Il flyer dell’incontro “Folle di Scienza”
Il mondo della ricerca artistica può fornire ulteriori stimoli per alimentare tale discussione? In che modo l’arte può interagire con la comunicazione della scienza?
Pier Luigi Capucci (PLC)
Le scoperte scientifiche, ma anche il continuo lavoro quotidiano dello scienziato, devono essere comunicati al di fuori della ristretta cerchia di addetti ai lavori. Le narrazioni della scienza integrano le conoscenze sociali, aiutano a comprendere le direzioni della ricerca, rendono consapevoli di ciò che è possibile, approfondiscono le visioni del mondo o ne creano di nuove, contribuiscono a definire la realtà e i suoi limiti, aiutano a guardare al futuro. La condivisione delle informazioni ha generato una grande crescita e accelerazione della dimensione culturale nelle società umane, dall’acquisizione della capacità simbolica fino a Internet, che dimostra la straordinaria propensione e abilità umana alla condivisione del sapere. La scienza stessa e le sue narrazioni mostrano che la dimensione culturale umana sta diventando troppo invadente, indicando dei limiti, delle alternative, delle soluzioni.

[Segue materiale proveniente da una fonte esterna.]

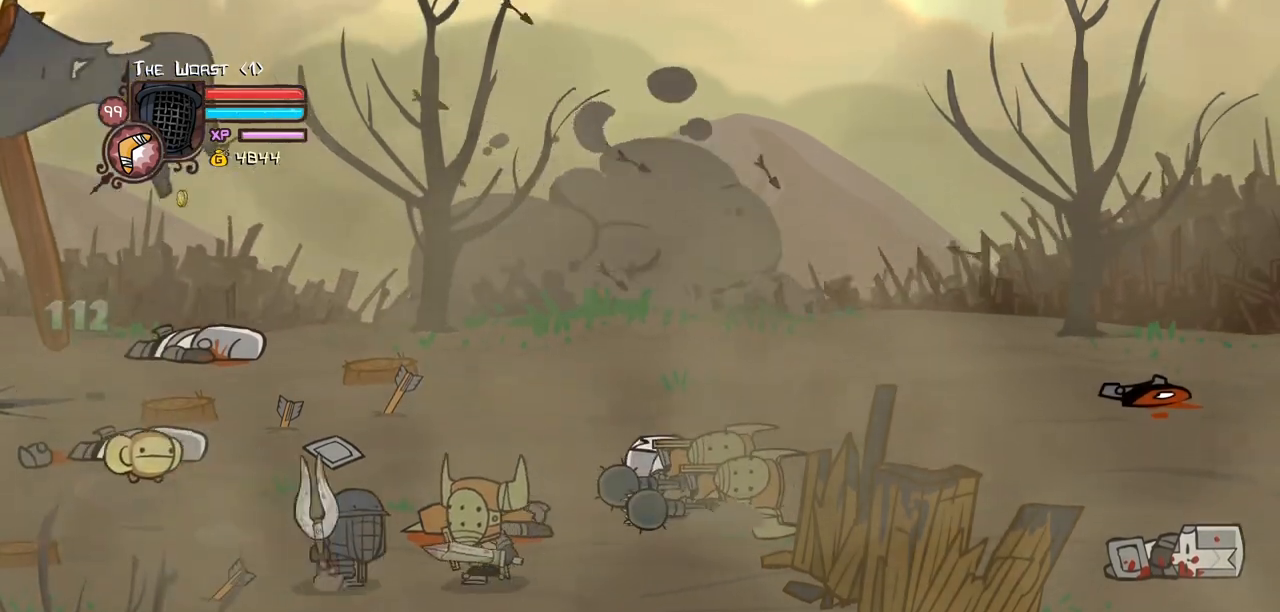
{"keys": [], "events": [[33, "right", "up"], [217, "heavy", "up"], [267, "heavy", "down"], [500, "heavy", "up"]]}
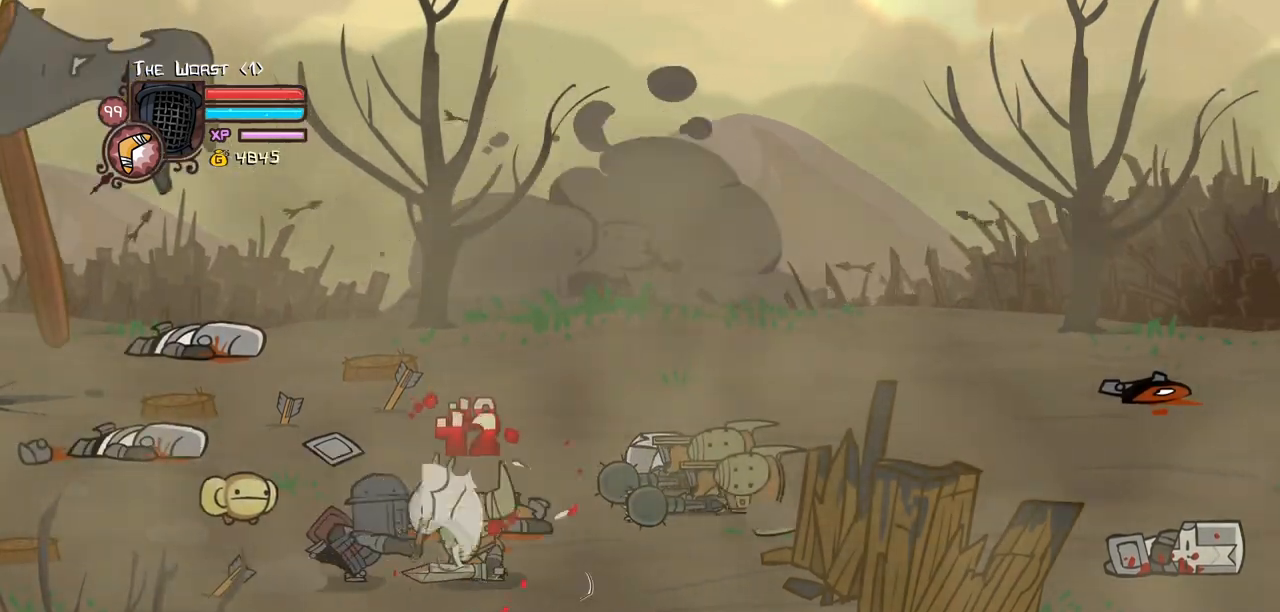
{"keys": ["light"], "events": [[50, "light", "down"], [233, "light", "up"], [283, "light", "down"]]}
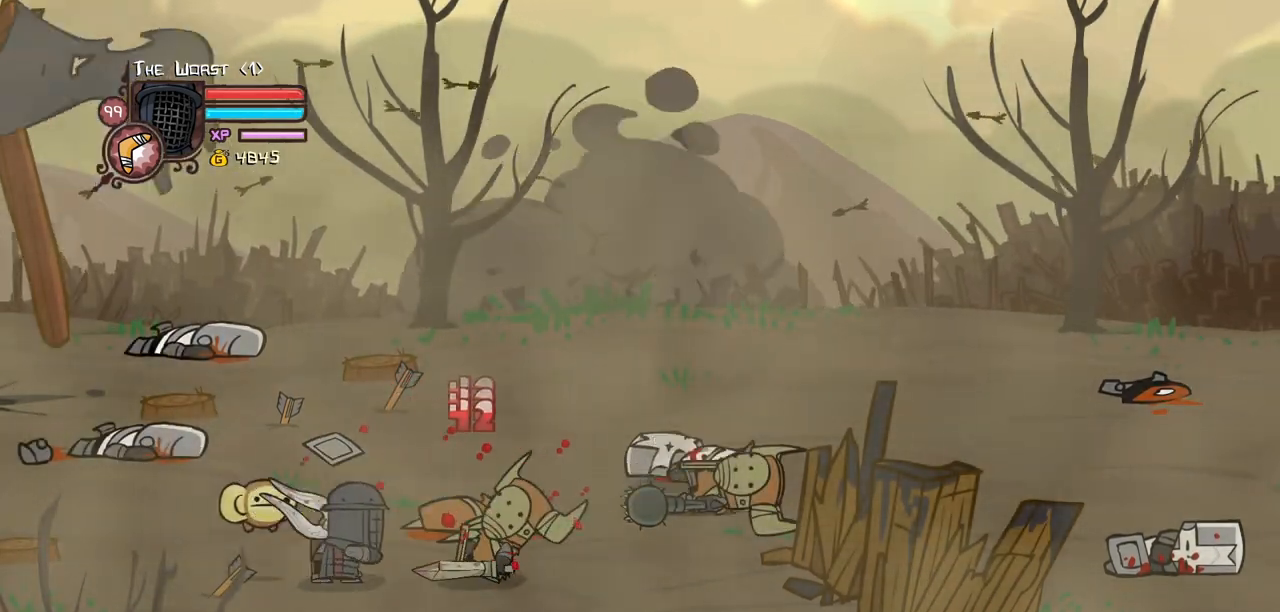
{"keys": ["heavy"], "events": [[17, "light", "up"], [67, "light", "down"], [300, "heavy", "down"], [350, "light", "up"]]}
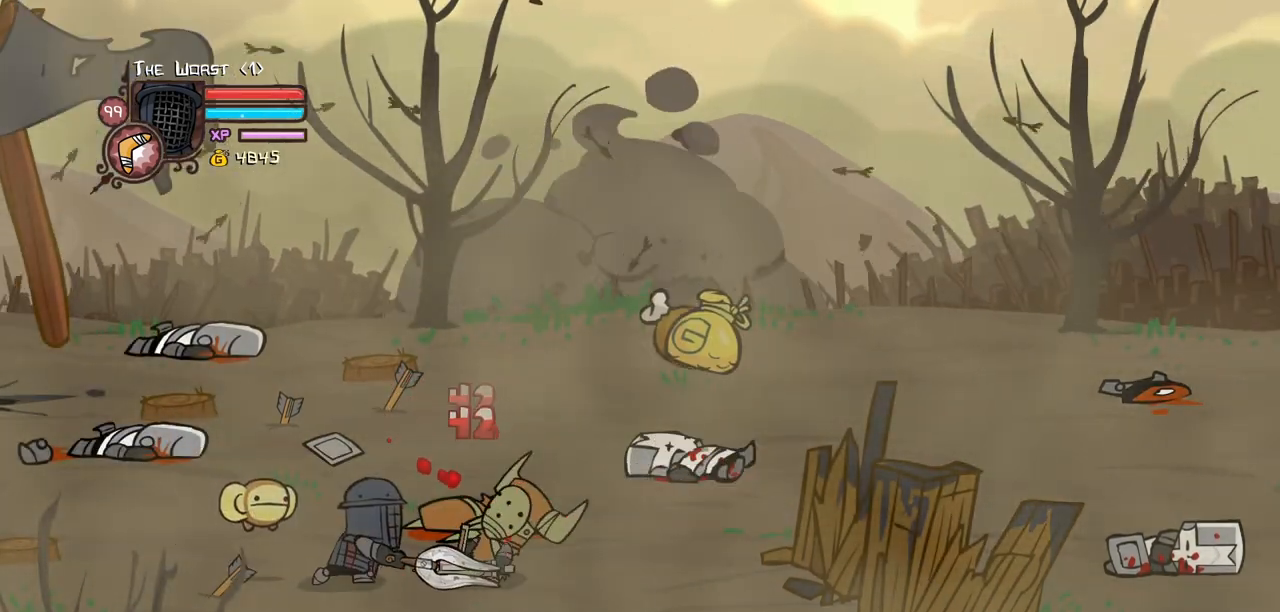
{"keys": ["heavy"], "events": [[217, "heavy", "up"], [267, "heavy", "down"], [450, "heavy", "up"], [500, "heavy", "down"]]}
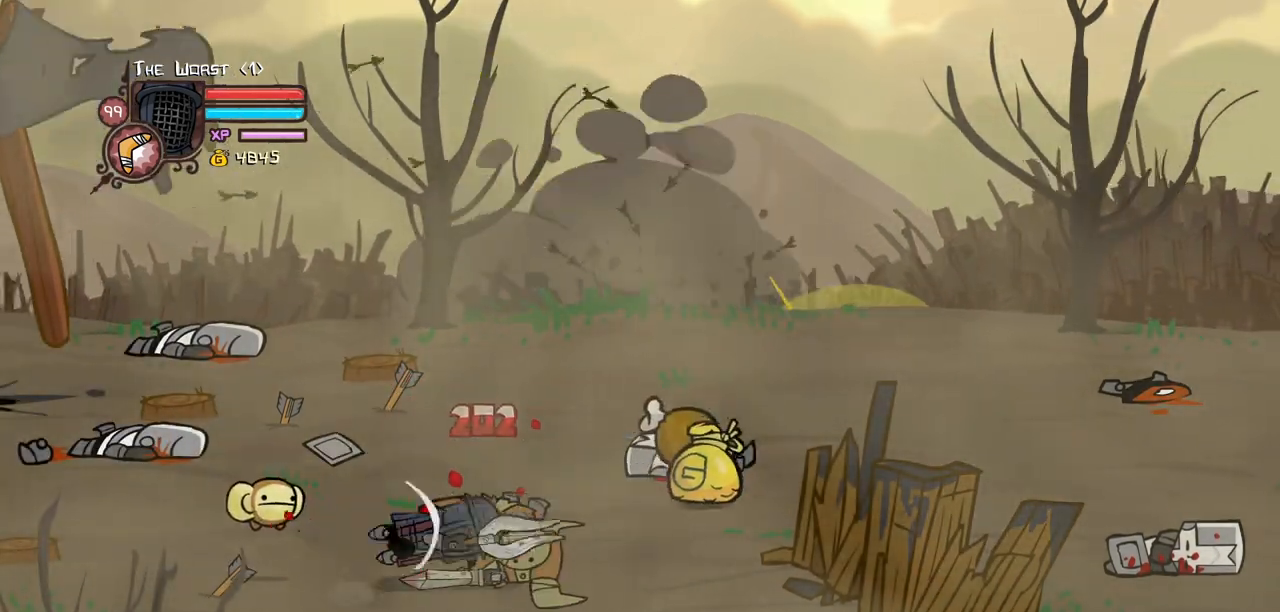
{"keys": ["up"], "events": [[233, "heavy", "up"], [283, "up", "down"]]}
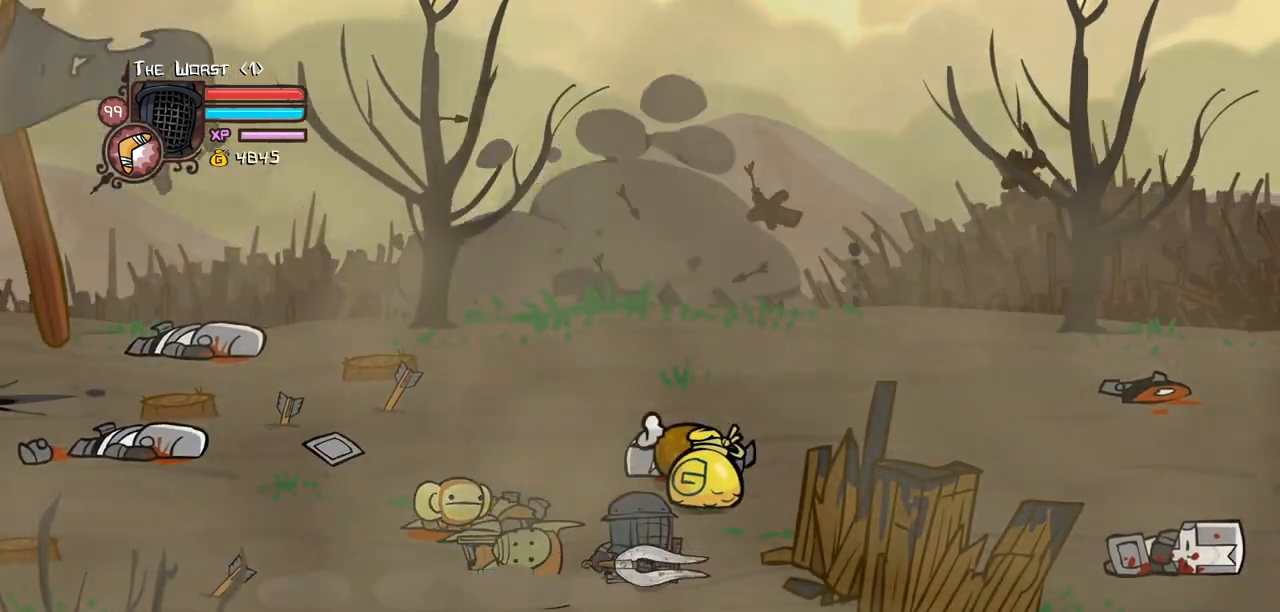
{"keys": ["right", "up"], "events": [[400, "right", "down"]]}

Dal canto suo l’arte può estendere e arricchire la comunicazione della scienza in vari modi. Può coinvolgere dei pubblici che altrimenti, per varie ragioni, volontariamente o meno, resterebbero esclusi. Può generare sensibilità nei confronti dell’impatto culturale di quelle narrazioni. Può mostrare nella scienza la qualità poetica di visioni del mondo che presentano delle affinità con le proprie. Oggi è difficile riuscire a comprendere e descrivere la complessità del mondo senza attivare atteggiamenti e approcci artistici. Anche per la sua dimensione sincretica, l’arte è una sorta di filosofia della contemporaneità, una risorsa determinante per capire il presente e guardare al futuro. Arte e scienza integrano le conoscenze e costituiscono il carattere di una società. L’arte possiede, inoltre, una vocazione critica fondamentale che si traduce in una preziosa indipendenza: secondo McLuhan, teorico dei media e della comunicazione, l’artista è “l’uomo della consapevolezza integrale”.
VG
Vocazione critica e consapevolezza (delle potenzialità e dei limiti della scienza e delle sue narrazioni) sono aspetti molto cari anche a chi appartiene al mondo della comunicazione della scienza. Come hai sottolineato, la condivisione della conoscenza è stata alla base dell’evoluzione culturale di Homo sapiens (aspetto che gli ha permesso, come sostengono diversi ricercatori, di non fare la stessa fine di Homo neanderthalensis) e oggi più che mai, dal momento che la scienza e la tecnologia diventano strumenti sempre più potenti (nel bene e nel male) nelle mani dell’uomo, è fondamentale promuovere una condivisione efficace della conoscenza scientifica. Nel nostro ambito si parla di “cittadinanza scientifica”. Tra fake news e polarizzazione estrema delle posizioni nei dibattiti, i comunicatori si trovano a svolgere un compito sempre più delicato. E spesso non sono nemmeno riconosciuti come veri e propri professionisti.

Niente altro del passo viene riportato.